Thursday, August 14, 2014

What I Saw At The Democratic And Libertarian Conventions, A Final Musing

I believe I'm the only person in South Dakota who attended both the state Democratic and state Libertarian conventions. I got to write a blog post or two about each, I met some people who really care about South Dakota.  Before anyone asks, I had to be out of state while the Republicans were holding their convention. Had I been able to attend, I would have inquired about attending that convention. Had they allowed me to attend, I expect I would have met a some Republicans who also have South Dakota's best interests at heart.

 In some ways, the conventions proceeded as a political observer would expect. The Libertarians were a little more free wheeling when it came to credentials. If one showed up and didn't threaten someone else, all was expected to go well. The Democrats had a formula and proportional voting based on that formula. It seemed convoluted enough that I didn't bother asking about the details.

As I said in the posts following each convention, I saw little anger. The Democrats showed a quiet determination while the  Libertarians seemed genuinely happy to find a candidate for each position.

I expected to see more politicians of the unctuously slick variety. Their numbers were, thankfully, very low at both events. On the matter of style, the Libertarians had more suits or sports jackets and ties per capita than the Democrats during the floor debate, an unexpected occurrence.

Moving beyond style, both conventions had fewer conventioneers than I expected. Democrats have around 175,000 members, so 107 credentialed delegates seems to be a pretty low number. The Libertarians have around 1300 members so 35 delegates might be about right, but it was an open convention and Bosworth and Haber seem to provoke a strong emotional response.

Because both have trouble recruiting candidates, each one is throwing some promising young people to the wolves. For example, Angelia Schultz and Emmet Reistroffer have the skills that should give them a bright future. Both, however, seem too young and inexperienced to be running a statewide race.

I may have mentioned this in another post, but neither party seems ready to articulate what constitutes a win in the current political environment whereas Republicans just expect to win. For example, Republicans certainly expect to win all statewide races. Even if they lose the United States Senate race, they can claim they had a winning election cycle. The Democrats will undoubtedly be happy Weiland won, but the night won't feel like a win. Given that it's extremely unlikely the Democrats are going to win a majority of the statewide races or dramatically increase their numbers in the state legislature, they need being thinking about what constitutes a moral victory. Libertarians also should be thinking about framing the situation that constitutes a win. Is it all candidates in double figures? One can't build a party going 0-6 or 1-8 in statewide races unless party leaders find a way to frame the situation in a positive light.

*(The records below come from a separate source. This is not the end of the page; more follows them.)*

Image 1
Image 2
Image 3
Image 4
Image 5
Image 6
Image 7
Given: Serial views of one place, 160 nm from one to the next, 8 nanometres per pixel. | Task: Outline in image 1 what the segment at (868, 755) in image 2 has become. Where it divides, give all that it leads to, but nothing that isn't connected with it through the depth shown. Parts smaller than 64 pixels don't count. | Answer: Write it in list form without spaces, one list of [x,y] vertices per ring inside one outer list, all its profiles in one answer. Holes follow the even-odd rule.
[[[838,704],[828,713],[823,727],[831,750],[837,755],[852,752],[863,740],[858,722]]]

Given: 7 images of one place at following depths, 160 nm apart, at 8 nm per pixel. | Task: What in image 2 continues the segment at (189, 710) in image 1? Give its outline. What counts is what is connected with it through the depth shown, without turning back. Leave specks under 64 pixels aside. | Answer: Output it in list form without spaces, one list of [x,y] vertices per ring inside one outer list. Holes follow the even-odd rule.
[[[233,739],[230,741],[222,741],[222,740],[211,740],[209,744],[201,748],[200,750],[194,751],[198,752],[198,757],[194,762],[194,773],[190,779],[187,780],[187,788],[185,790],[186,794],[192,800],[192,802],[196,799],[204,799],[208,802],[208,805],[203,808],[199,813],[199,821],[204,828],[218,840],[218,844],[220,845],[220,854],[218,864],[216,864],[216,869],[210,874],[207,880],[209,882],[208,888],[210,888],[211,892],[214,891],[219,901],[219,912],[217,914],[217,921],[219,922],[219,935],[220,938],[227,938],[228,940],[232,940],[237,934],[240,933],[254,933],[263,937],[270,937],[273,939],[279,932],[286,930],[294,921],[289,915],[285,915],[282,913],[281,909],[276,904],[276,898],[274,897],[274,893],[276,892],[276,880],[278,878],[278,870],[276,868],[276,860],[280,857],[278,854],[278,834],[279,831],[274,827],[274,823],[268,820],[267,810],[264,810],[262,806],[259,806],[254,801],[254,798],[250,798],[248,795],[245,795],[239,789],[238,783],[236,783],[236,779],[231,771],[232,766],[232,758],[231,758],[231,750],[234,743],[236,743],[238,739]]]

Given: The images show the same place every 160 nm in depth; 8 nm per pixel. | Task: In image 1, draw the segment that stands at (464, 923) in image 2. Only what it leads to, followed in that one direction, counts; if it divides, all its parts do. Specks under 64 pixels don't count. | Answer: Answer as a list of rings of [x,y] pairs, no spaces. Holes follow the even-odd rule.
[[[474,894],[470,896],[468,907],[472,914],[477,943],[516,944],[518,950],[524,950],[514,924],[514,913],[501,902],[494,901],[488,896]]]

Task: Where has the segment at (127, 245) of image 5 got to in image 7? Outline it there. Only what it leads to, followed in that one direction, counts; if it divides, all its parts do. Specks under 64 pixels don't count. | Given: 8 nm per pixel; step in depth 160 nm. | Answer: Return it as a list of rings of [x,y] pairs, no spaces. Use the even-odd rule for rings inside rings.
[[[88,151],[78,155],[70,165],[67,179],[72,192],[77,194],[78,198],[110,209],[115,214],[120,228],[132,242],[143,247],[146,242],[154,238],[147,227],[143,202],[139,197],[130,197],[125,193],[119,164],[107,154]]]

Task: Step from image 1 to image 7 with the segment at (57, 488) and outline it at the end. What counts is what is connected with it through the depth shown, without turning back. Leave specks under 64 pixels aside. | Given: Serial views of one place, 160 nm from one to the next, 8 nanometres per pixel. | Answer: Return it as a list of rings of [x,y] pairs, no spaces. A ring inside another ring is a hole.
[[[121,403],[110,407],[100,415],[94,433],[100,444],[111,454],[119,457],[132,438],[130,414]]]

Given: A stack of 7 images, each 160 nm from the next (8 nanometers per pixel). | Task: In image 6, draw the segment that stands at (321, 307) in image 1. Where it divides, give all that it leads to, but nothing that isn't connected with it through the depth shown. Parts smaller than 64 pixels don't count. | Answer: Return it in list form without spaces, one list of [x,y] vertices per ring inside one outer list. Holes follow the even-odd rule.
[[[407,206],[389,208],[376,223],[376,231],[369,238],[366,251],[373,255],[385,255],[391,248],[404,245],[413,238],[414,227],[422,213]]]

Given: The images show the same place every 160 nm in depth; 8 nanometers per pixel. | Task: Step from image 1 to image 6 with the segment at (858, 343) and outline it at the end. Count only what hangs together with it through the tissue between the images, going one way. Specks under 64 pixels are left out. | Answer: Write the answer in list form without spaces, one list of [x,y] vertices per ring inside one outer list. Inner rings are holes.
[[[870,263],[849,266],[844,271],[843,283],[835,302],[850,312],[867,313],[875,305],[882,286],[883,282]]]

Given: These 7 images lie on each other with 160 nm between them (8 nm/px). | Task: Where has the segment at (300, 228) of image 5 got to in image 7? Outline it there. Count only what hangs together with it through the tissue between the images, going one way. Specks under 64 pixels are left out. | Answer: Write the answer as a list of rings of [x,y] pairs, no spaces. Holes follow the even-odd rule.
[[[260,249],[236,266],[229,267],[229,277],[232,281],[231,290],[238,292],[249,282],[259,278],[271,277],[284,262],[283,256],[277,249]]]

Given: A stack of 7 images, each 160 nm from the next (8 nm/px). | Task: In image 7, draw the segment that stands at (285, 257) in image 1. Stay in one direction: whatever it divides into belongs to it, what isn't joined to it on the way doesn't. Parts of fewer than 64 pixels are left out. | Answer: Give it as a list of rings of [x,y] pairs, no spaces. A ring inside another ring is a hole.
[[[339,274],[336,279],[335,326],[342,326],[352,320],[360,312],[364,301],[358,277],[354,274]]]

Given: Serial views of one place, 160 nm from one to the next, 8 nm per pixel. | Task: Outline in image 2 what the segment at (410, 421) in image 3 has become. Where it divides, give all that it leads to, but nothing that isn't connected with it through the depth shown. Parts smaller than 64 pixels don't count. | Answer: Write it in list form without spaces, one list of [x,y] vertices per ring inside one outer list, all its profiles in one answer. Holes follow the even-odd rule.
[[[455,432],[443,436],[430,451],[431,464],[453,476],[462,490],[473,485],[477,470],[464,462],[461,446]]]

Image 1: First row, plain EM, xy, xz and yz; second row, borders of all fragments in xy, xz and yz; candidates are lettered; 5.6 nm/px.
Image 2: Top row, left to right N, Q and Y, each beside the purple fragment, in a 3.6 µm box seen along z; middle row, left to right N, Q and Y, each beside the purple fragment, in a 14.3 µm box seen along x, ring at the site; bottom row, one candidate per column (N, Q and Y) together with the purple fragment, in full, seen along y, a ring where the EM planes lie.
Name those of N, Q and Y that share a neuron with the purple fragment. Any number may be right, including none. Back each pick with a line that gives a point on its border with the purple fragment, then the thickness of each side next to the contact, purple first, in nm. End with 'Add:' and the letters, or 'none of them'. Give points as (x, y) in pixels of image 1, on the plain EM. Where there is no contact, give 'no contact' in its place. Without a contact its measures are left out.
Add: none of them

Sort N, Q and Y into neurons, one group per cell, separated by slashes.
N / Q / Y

Finally, attendees at both conventions both claimed the Republicans had not come up with a new idea in decades. At each convention, it seemed party regulars wanted to paraphrase Shakespeare: Upon what meat doth these our Republicans eat/ That they are grown so great? No one at either convention seemed to have an answer.

3 comments:

P&R said...

One of the things I frequently see in churches, especially when they split, is one church continues to have a sense of identity and vision for itself, but the other focuses on being the "not-the-first-church" church.

Nationally, the GOP too often is the party of the "not-the-Democrats". That is insufficient.

In SD, it seems both Democrats and Libertarians are too focused on being the "not-the-Republican" parties. That won't work for them, either.

caheidelberger said...

Agreed, P&R. Defining ourselves in terms of the other party lets the other party control the narrative.

Kal Lis said...

Won't dispute point that "we're not the other guys" rarely works,and as a practical matter, South Dakota Republicans redistricted themselves into a solid majority.

I also wonder if bigger trends are making parties less important in general and struggling parties are feeling the effects before those on more sound footing.

I also wonder if both, but the Dems in particular, are waiting for scandal. That's not a great campaign strategy either.

I'm just guessing. If I had any answers, I'd go on a diet, get a haircut, and run for something.